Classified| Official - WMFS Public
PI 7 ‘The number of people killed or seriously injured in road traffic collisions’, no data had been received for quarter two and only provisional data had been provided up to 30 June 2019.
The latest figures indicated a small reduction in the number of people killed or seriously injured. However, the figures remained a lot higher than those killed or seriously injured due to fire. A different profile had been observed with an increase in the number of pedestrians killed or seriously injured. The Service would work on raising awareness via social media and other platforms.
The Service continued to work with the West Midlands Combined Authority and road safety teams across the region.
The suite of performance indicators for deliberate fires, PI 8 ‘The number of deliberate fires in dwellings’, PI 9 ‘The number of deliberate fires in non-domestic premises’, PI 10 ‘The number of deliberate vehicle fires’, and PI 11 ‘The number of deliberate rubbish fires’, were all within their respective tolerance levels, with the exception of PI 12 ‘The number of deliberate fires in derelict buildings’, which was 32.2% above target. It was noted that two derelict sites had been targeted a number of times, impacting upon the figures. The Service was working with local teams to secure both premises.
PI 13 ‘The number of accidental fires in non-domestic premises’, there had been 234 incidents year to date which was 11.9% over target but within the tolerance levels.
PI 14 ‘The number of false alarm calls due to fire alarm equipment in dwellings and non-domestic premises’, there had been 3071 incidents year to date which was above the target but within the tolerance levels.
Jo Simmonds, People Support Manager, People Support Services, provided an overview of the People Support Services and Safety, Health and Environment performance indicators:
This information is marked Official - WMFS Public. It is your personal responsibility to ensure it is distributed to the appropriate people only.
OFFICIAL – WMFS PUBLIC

══════════

Exercise aim =
Go over the data above and copy every line that has the word "incidents" in it.

Output below =
PI 13 ‘The number of accidental fires in non-domestic premises’, there had been 234 incidents year to date which was 11.9% over target but within the tolerance levels.
PI 14 ‘The number of false alarm calls due to fire alarm equipment in dwellings and non-domestic premises’, there had been 3071 incidents year to date which was above the target but within the tolerance levels.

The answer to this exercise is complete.